#### [TO-DO ITEM]
Copy the text of the items below, swapping every "Mindful Bliss" for "Quiet Harbor" and changing nothing else. Leave the pictures out.

#### [LISTED RECORDS]

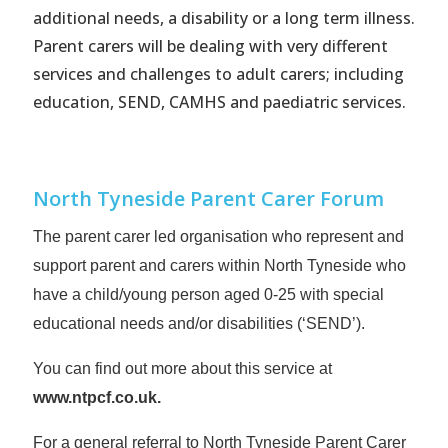
additional needs, a disability or a long term illness.
Parent carers will be dealing with very different
services and challenges to adult carers; including
education, SEND, CAMHS and paediatric services.
North Tyneside Parent Carer Forum
The parent carer led organisation who represent and
support parent and carers within North Tyneside who
have a child/young person aged 0-25 with special
educational needs and/or disabilities (‘SEND’).
You can find out more about this service at
www.ntpcf.co.uk
.
For a general referral to North Tyneside Parent Carer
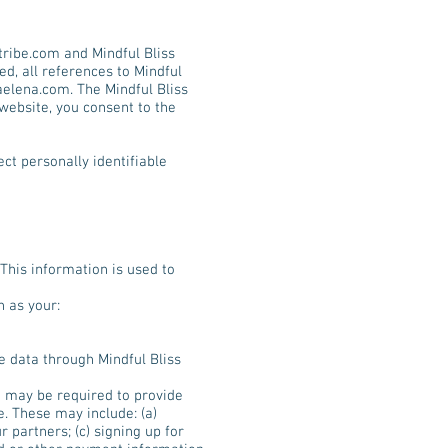
tribe.com
and Mindful Bliss
ed, all references to Mindful
aelena.com
. The Mindful Bliss
 website, you consent to the
ect personally identifiable
 This information is used to
h as your:
ve data through Mindful Bliss
u may be required to provide
e. These may include: (a)
 partners; (c) signing up for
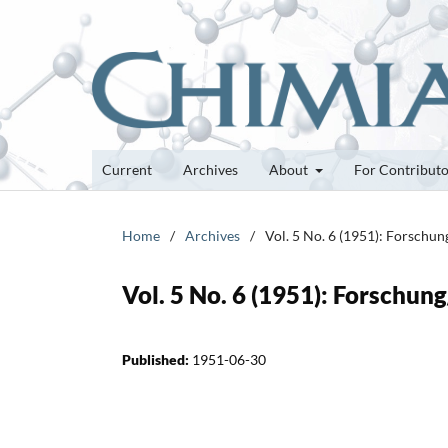
Current
Archives
About
For Contribut
Home
/
Archives
/
Vol. 5 No. 6 (1951): Forschu
Vol. 5 No. 6 (1951): Forschun
Published:
1951-06-30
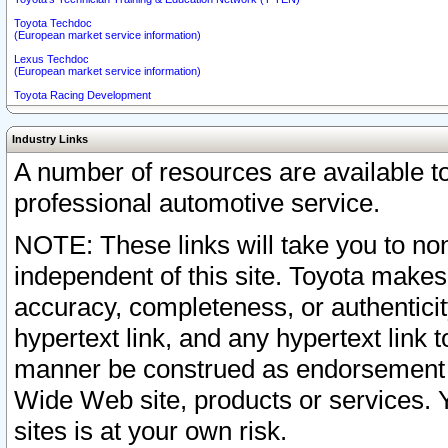
Toyota Techdoc
(European market service information)
Lexus Techdoc
(European market service information)
Toyota Racing Development
Industry Links
A number of resources are available 
professional automotive service.
NOTE: These links will take you to non
independent of this site. Toyota makes
accuracy, completeness, or authenticit
hypertext link, and any hypertext link t
manner be construed as endorsement b
Wide Web site, products or services. Yo
sites is at your own risk.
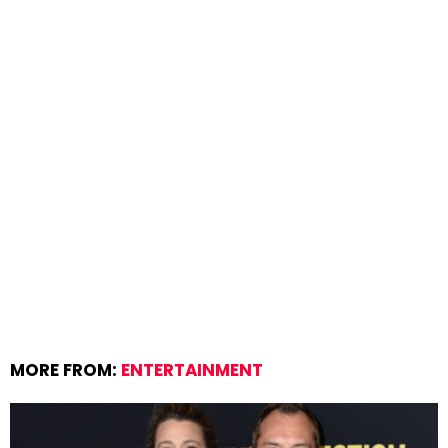
MORE FROM:
ENTERTAINMENT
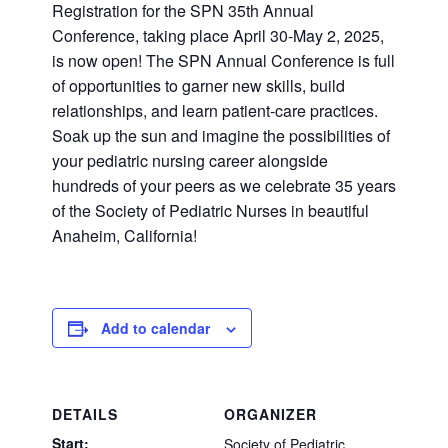
Registration for the SPN 35th Annual
Conference, taking place April 30-May 2, 2025,
is now open! The SPN Annual Conference is full
of opportunities to garner new skills, build
relationships, and learn patient-care practices.
Soak up the sun and imagine the possibilities of
your pediatric nursing career alongside
hundreds of your peers as we celebrate 35 years
of the Society of Pediatric Nurses in beautiful
Anaheim, California!
Add to calendar
DETAILS
ORGANIZER
Start:
Society of Pediatric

#### [EXERCISE SOLUTION]
additional needs, a disability or a long term illness.
Parent carers will be dealing with very different
services and challenges to adult carers; including
education, SEND, CAMHS and paediatric services.
North Tyneside Parent Carer Forum
The parent carer led organisation who represent and
support parent and carers within North Tyneside who
have a child/young person aged 0-25 with special
educational needs and/or disabilities (‘SEND’).
You can find out more about this service at
www.ntpcf.co.uk
.
For a general referral to North Tyneside Parent Carer
tribe.com
and Quiet Harbor
ed, all references to Mindful
aelena.com
. The Quiet Harbor
 website, you consent to the
ect personally identifiable
 This information is used to
h as your:
ve data through Quiet Harbor
u may be required to provide
e. These may include: (a)
 partners; (c) signing up for
Current
Archives
About
For Contribut
Home
/
Archives
/
Vol. 5 No. 6 (1951): Forschu
Vol. 5 No. 6 (1951): Forschun
Published:
1951-06-30
Toyota Techdoc
(European market service information)
Lexus Techdoc
(European market service information)
Toyota Racing Development
Industry Links
A number of resources are available 
professional automotive service.
NOTE: These links will take you to non
independent of this site. Toyota makes
accuracy, completeness, or authenticit
hypertext link, and any hypertext link t
manner be construed as endorsement b
Wide Web site, products or services. Yo
sites is at your own risk.
MORE FROM:
ENTERTAINMENT
Registration for the SPN 35th Annual
Conference, taking place April 30-May 2, 2025,
is now open! The SPN Annual Conference is full
of opportunities to garner new skills, build
relationships, and learn patient-care practices.
Soak up the sun and imagine the possibilities of
your pediatric nursing career alongside
hundreds of your peers as we celebrate 35 years
of the Society of Pediatric Nurses in beautiful
Anaheim, California!
Add to calendar
DETAILS
ORGANIZER
Start:
Society of Pediatric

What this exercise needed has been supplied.